Olivier Père

Chromosome 3 de David Cronenberg

La case trash d’ARTE salue David Cronenberg en diffusant à la suite Chromosome 3 (à 00h15) et Scanners (à 1h45) dans la nuit du jeudi 7 au vendredi 8 septembre. Les deux films sont disponibles en télévision de rattrapage sur le site d’ARTE (Scanners jusqu’au 30 septembre, Chromosome 3 jusqu’au 7 octobre).

Chromosome 3 et Scanners témoignent de l’évolution fulgurante du cinéaste qui, en quelques films de genre à petit budget tournés au Canada va s’imposer comme l’un des meilleurs cinéastes de sa génération. Il faudra attendre Faux-semblants et Crash pour que la critique « sérieuse » commence à se pencher sur son cas, mais le génie visionnaire du cinéaste est déjà à son apogée dans ces deux films charnière. On est frappé en les revoyant par la maîtrise de la mise en scène de Cronenberg déjà associé à deux de ses plus importants collaborateurs, le directeur de la photographie Mark Irwin et le compositeur Howard Shore.

La seule concession au système de production du cinéma d’exploitation dans les premiers films de Cronenberg semble être le recours à des acteurs anodins dans les rôles principaux et l’invitation d’acteurs « has beens » dont la fatigue, l’ennui ou le cabotinage tranchent avec le style du film : Barbara Steele dans Frissons, Samantha Eggar (photo en tête de texte) et Oliver Reed dans Chromosome 3, Jennifer O’Neill et Patrick McGoohan dans Scanners. Par la suite Cronenberg aura la possibilité de travailler avec des acteurs très talentueux capables de devenir ses alter egos ou ses complices à l’écran : Christopher Walken, James Woods, Jeff Goldblum, Jeremy Irons, Viggo Mortensen…

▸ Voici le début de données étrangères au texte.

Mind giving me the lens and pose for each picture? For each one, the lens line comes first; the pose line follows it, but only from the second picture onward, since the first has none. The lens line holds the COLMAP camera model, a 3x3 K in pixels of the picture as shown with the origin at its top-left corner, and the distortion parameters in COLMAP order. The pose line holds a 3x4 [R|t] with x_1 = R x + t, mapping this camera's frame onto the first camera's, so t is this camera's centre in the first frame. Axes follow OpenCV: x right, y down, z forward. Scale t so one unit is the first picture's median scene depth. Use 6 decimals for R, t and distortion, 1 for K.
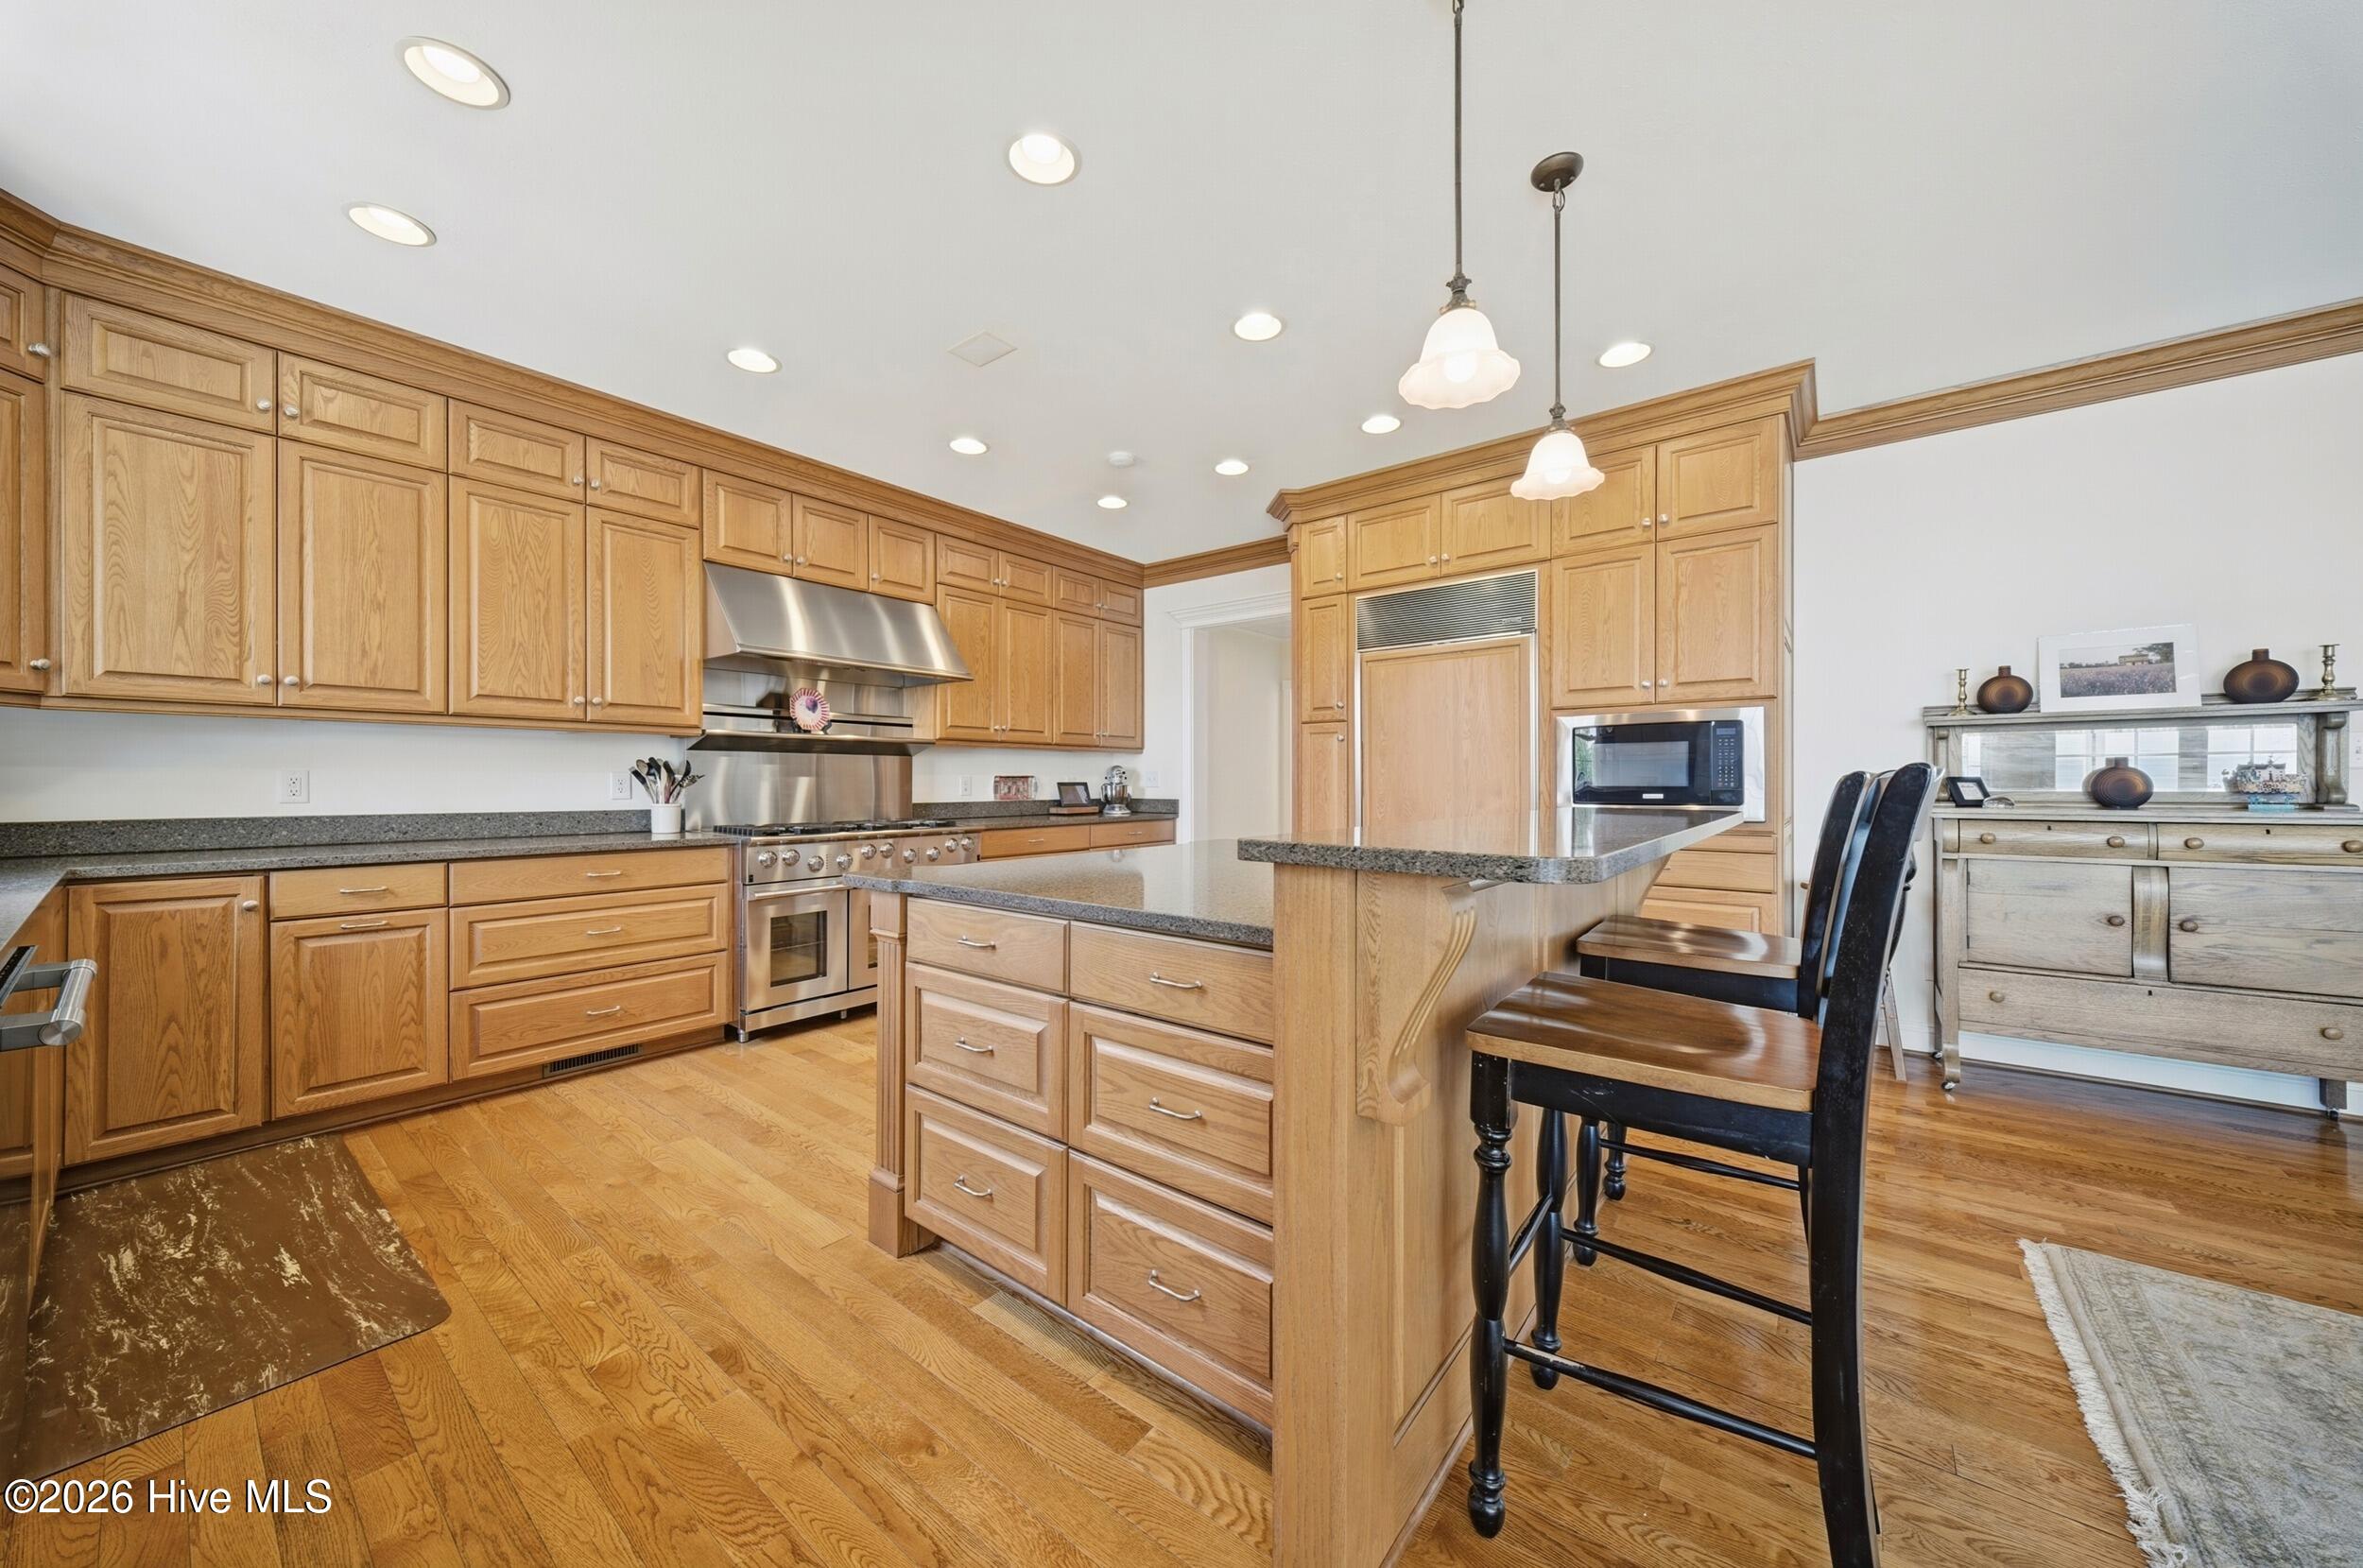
lens RADIAL K [[827.8, 0, 1194.7], [0, 827.8, 784.0], [0, 0, 1]] dist [0.003176, -0.002347]
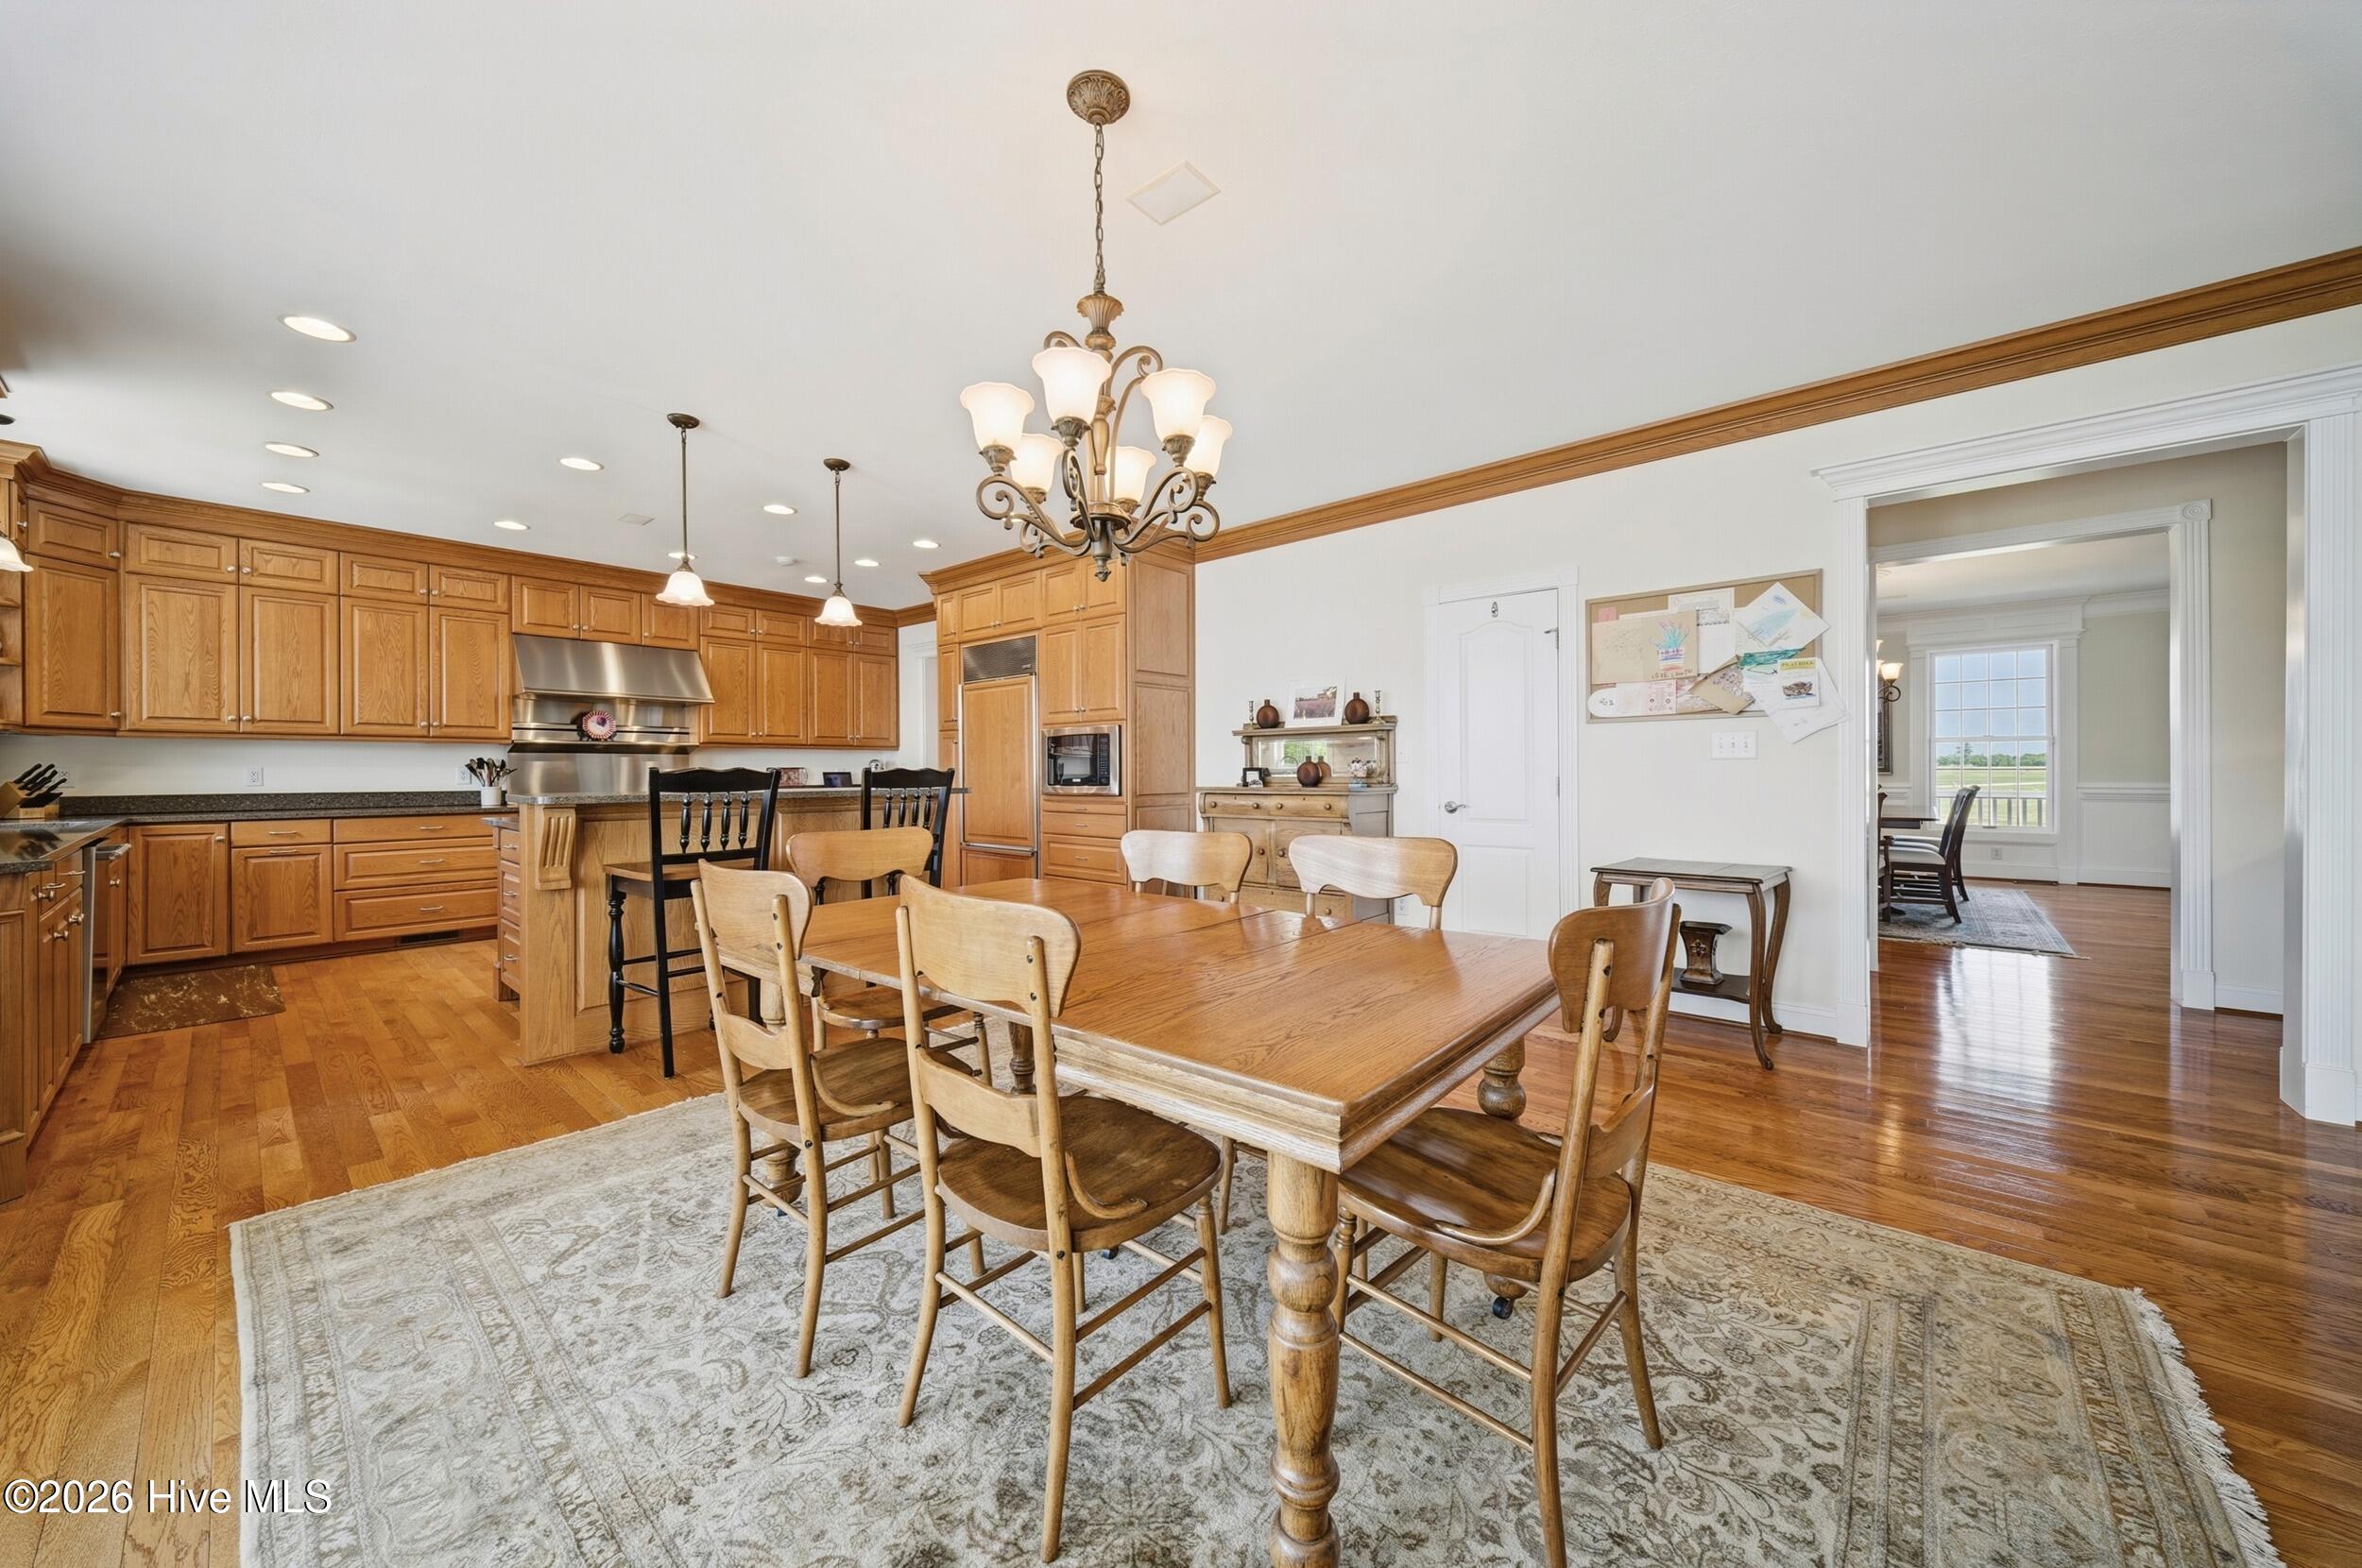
lens RADIAL K [[827.4, 0, 1180.2], [0, 827.4, 771.1], [0, 0, 1]] dist [0.003176, -0.002347]
pose [[0.999038, -0.002429, -0.043781, 0.970393], [0.002359, 0.999996, -0.001659, -0.000678], [0.043784, 0.001555, 0.999040, -0.680374]]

Dans Chromosome 3 (The Brood, 1979) un père, séparé de son épouse, élève seul sa petite fille. La mère, Nola, vit recluse dans la clinique expérimentale du docteur Raglan, inventeur d’une thérapie révolutionnaire qui permet à ses patients d’extérioriser leurs troubles mentaux par des manifestations organiques (plaies, pustules, tumeurs…). Les sentiments maternels exacerbés de Nola vont engendrer une portée (« The Brood », titre original du film) monstrueuse et meurtrière téléguidée par les pulsions de vengeance de la mère. Cronenberg s’est souvent amusé à présenter Chromosome 3 comme son seul film autobiographique, et aussi une version très personnelle de Kramer contre Kramer, le mélo sur le divorce de Robert Benton. Le cinéaste avait en effet quelques années avant le tournage décidé d’enlever sa propre fille, lorsqu’il apprit que son ex-femme se trouvait sous l’influence d’une sorte de secte médicale. Au-delà de cette anecdote, Chromosome 3 marque un point de non-retour organique dans la filmographie du cinéaste, et reste sans doute son œuvre la plus terrifiante, au premier degré, car elle transforme un sentiment naturel et « positif », l’instinct maternel, en véritable cauchemar contre-nature. Troisième film commercial de Cronenberg, qui avait débuté dans l’underground, Chromosome 3 demeure un sommet de l’horreur viscérale, et le cinéaste accouche – sans jeu de mot – d’images repoussantes et perturbantes. Après cette ultime orgie de chair malade, le cinéma de Cronenberg va peu à peu devenir plus mental et cérébral, tout en poursuivant cette volonté de donner une substance charnelle à des visions de l’esprit, comme dans son chef-d’œuvre Vidéodrome (1982).